Kelly ‘should talk to bank’

Over the weekend Mr Kelly warned that if the ECB insists on the banks cleaning up the outstanding loans of SMEs a lot of them will disappear bringing their jobs with them.
Mr Noonan said he welcomed Professor Kelly’s intervention. He said the UCD economics professor has been right in the past and had to be taken seriously. He urged Mr Kelly to contact the Central Bank.
However, Mr Noonan said Bank of Ireland had restructured 90% of its SME loans while AIB had restructured 65% of its.
“The Central Bank have expressed that they are satisfied with the progress being made, so I still would like to examine Morgan Kelly’s views in details.
“Maybe the Central Bank who have the primary responsibility here would contact him… and access some of the data that is underpinning his speech,” he said.
Professor Kelly said the primary problem with SME loans was that they borrowed to buy property and were surviving because of bank forbearance.
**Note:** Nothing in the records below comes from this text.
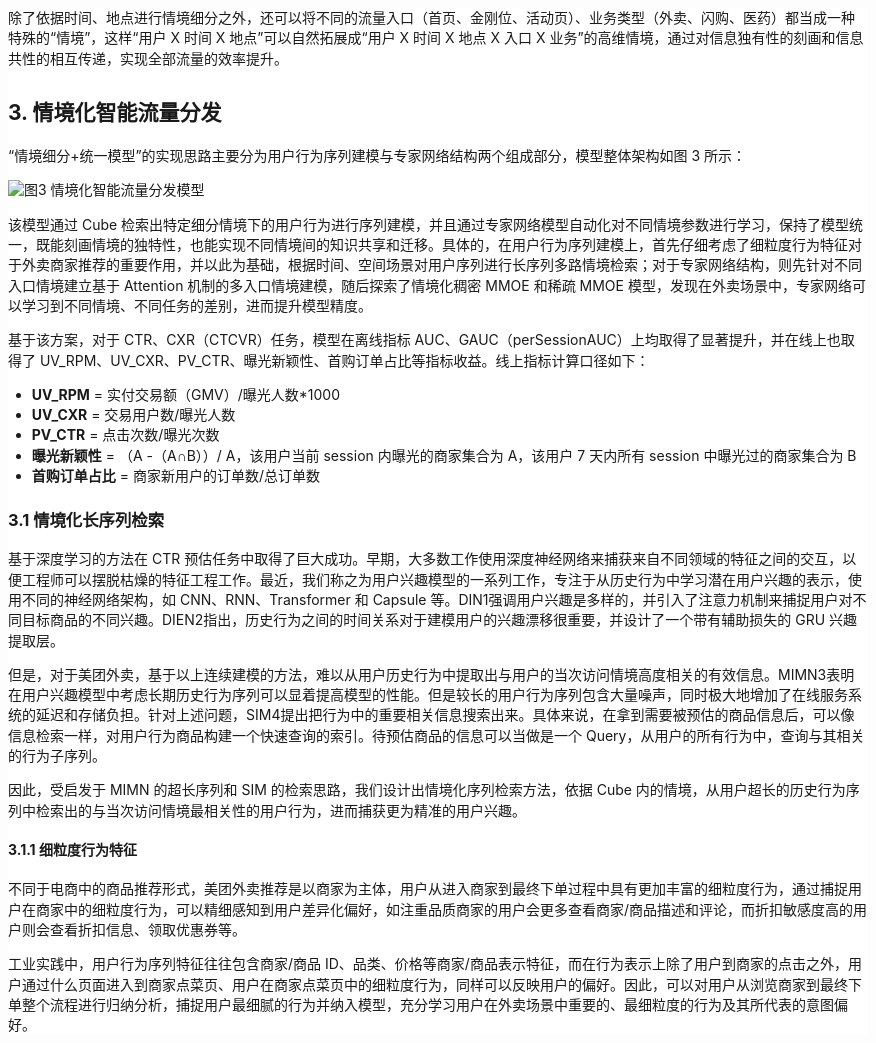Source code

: 

除了依据时间、地点进行情境细分之外，还可以将不同的流量入口（首页、金刚位、活动页）、业务类型（外卖、闪购、医药）都当成一种特殊的“情境”，这样“用户 X 时间 X 地点”可以自然拓展成“用户 X 时间 X 地点 X 入口 X 业务”的高维情境，通过对信息独有性的刻画和信息共性的相互传递，实现全部流量的效率提升。



## 3. 情境化智能流量分发


“情境细分\+统一模型”的实现思路主要分为用户行为序列建模与专家网络结构两个组成部分，模型整体架构如图 3 所示：



![图3 情境化智能流量分发模型](https://p1.meituan.net/travelcube/ca6b35f0e08f713cb32374a8cb6ff8a9220818.png)



该模型通过 Cube 检索出特定细分情境下的用户行为进行序列建模，并且通过专家网络模型自动化对不同情境参数进行学习，保持了模型统一，既能刻画情境的独特性，也能实现不同情境间的知识共享和迁移。具体的，在用户行为序列建模上，首先仔细考虑了细粒度行为特征对于外卖商家推荐的重要作用，并以此为基础，根据时间、空间场景对用户序列进行长序列多路情境检索；对于专家网络结构，则先针对不同入口情境建立基于 Attention 机制的多入口情境建模，随后探索了情境化稠密 MMOE 和稀疏 MMOE 模型，发现在外卖场景中，专家网络可以学习到不同情境、不同任务的差别，进而提升模型精度。



基于该方案，对于 CTR、CXR（CTCVR）任务，模型在离线指标 AUC、GAUC（perSessionAUC）上均取得了显著提升，并在线上也取得了 UV\_RPM、UV\_CXR、PV\_CTR、曝光新颖性、首购订单占比等指标收益。线上指标计算口径如下：



* **UV\_RPM** = 实付交易额（GMV）/曝光人数\*1000
* **UV\_CXR** = 交易用户数/曝光人数
* **PV\_CTR** = 点击次数/曝光次数
* **曝光新颖性** = （A \-（A∩B））/ A，该用户当前 session 内曝光的商家集合为 A，该用户 7 天内所有 session 中曝光过的商家集合为 B
* **首购订单占比** = 商家新用户的订单数/总订单数


### 3.1 情境化长序列检索


基于深度学习的方法在 CTR 预估任务中取得了巨大成功。早期，大多数工作使用深度神经网络来捕获来自不同领域的特征之间的交互，以便工程师可以摆脱枯燥的特征工程工作。最近，我们称之为用户兴趣模型的一系列工作，专注于从历史行为中学习潜在用户兴趣的表示，使用不同的神经网络架构，如 CNN、RNN、Transformer 和 Capsule 等。DIN1强调用户兴趣是多样的，并引入了注意力机制来捕捉用户对不同目标商品的不同兴趣。DIEN2指出，历史行为之间的时间关系对于建模用户的兴趣漂移很重要，并设计了一个带有辅助损失的 GRU 兴趣提取层。



但是，对于美团外卖，基于以上连续建模的方法，难以从用户历史行为中提取出与用户的当次访问情境高度相关的有效信息。MIMN3表明在用户兴趣模型中考虑长期历史行为序列可以显着提高模型的性能。但是较长的用户行为序列包含大量噪声，同时极大地增加了在线服务系统的延迟和存储负担。针对上述问题，SIM4提出把行为中的重要相关信息搜索出来。具体来说，在拿到需要被预估的商品信息后，可以像信息检索一样，对用户行为商品构建一个快速查询的索引。待预估商品的信息可以当做是一个 Query，从用户的所有行为中，查询与其相关的行为子序列。



因此，受启发于 MIMN 的超长序列和 SIM 的检索思路，我们设计出情境化序列检索方法，依据 Cube 内的情境，从用户超长的历史行为序列中检索出的与当次访问情境最相关性的用户行为，进而捕获更为精准的用户兴趣。



#### 3.1.1 细粒度行为特征


不同于电商中的商品推荐形式，美团外卖推荐是以商家为主体，用户从进入商家到最终下单过程中具有更加丰富的细粒度行为，通过捕捉用户在商家中的细粒度行为，可以精细感知到用户差异化偏好，如注重品质商家的用户会更多查看商家/商品描述和评论，而折扣敏感度高的用户则会查看折扣信息、领取优惠券等。



工业实践中，用户行为序列特征往往包含商家/商品 ID、品类、价格等商家/商品表示特征，而在行为表示上除了用户到商家的点击之外，用户通过什么页面进入到商家点菜页、用户在商家点菜页中的细粒度行为，同样可以反映用户的偏好。因此，可以对用户从浏览商家到最终下单整个流程进行归纳分析，捕捉用户最细腻的行为并纳入模型，充分学习用户在外卖场景中重要的、最细粒度的行为及其所代表的意图偏好。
Unlike bigger businesses that could be sold on, the main asset of most SMEs was the owner. There is a total of €58bn in SME debt with €32bn of this related to property loans.
Prof Kelly said that the SMEs provided most of the employment in the economy, and wiping them out in a bank clean-up would mean wiping out a big chunk of the Irish economy. The property loans needed to be assessed relative to the size and employment of the SME.
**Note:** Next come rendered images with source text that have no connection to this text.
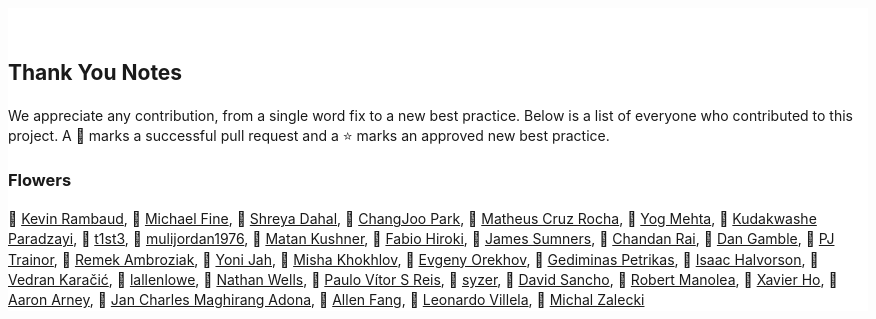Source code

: <br/>

## Thank You Notes

We appreciate any contribution, from a single word fix to a new best practice. Below is a list of everyone who contributed to this project. A 🌻 marks a successful pull request and a ⭐ marks an approved new best practice.

### Flowers

🌻 [Kevin Rambaud](https://github.com/kevinrambaud),
🌻 [Michael Fine](https://github.com/mfine15),
🌻 [Shreya Dahal](https://github.com/squgeim),
🌻 [ChangJoo Park](https://github.com/ChangJoo-Park),
🌻 [Matheus Cruz Rocha](https://github.com/matheusrocha89),
🌻 [Yog Mehta](https://github.com/BitYog),
🌻 [Kudakwashe Paradzayi](https://github.com/kudapara),
🌻 [t1st3](https://github.com/t1st3),
🌻 [mulijordan1976](https://github.com/mulijordan1976),
🌻 [Matan Kushner](https://github.com/matchai),
🌻 [Fabio Hiroki](https://github.com/fabiothiroki),
🌻 [James Sumners](https://github.com/jsumners),
🌻 [Chandan Rai](https://github.com/crowchirp),
🌻 [Dan Gamble](https://github.com/dan-gamble),
🌻 [PJ Trainor](https://github.com/trainorpj),
🌻 [Remek Ambroziak](https://github.com/reod),
🌻 [Yoni Jah](https://github.com/yonjah),
🌻 [Misha Khokhlov](https://github.com/hazolsky),
🌻 [Evgeny Orekhov](https://github.com/EvgenyOrekhov),
🌻 [Gediminas Petrikas](https://github.com/gediminasml),
🌻 [Isaac Halvorson](https://github.com/hisaac),
🌻 [Vedran Karačić](https://github.com/vkaracic),
🌻 [lallenlowe](https://github.com/lallenlowe),
🌻 [Nathan Wells](https://github.com/nwwells),
🌻 [Paulo Vítor S Reis](https://github.com/paulovitin),
🌻 [syzer](https://github.com/syzer),
🌻 [David Sancho](https://github.com/davesnx),
🌻 [Robert Manolea](https://github.com/pupix),
🌻 [Xavier Ho](https://github.com/spaxe),
🌻 [Aaron Arney](https://github.com/ocularrhythm),
🌻 [Jan Charles Maghirang Adona](https://github.com/septa97),
🌻 [Allen Fang](https://github.com/AllenFang),
🌻 [Leonardo Villela](https://github.com/leonardovillela),
🌻 [Michal Zalecki](https://github.com/MichalZalecki)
Mr Noonan was in Brussels for a meeting of eurogroup finance ministers on agreeing outstanding issues of the Single Resolution Fund. These include the issue of mutualisation and the ability of the fund to borrow on markets and whether the guarantees to support this should be at national or EU level.
The issue of how burden sharing will work in the first few years before full mutualisation will be discussed, with compromises on the table such as allowing mutualisation to occur after a specific number of years of contribution.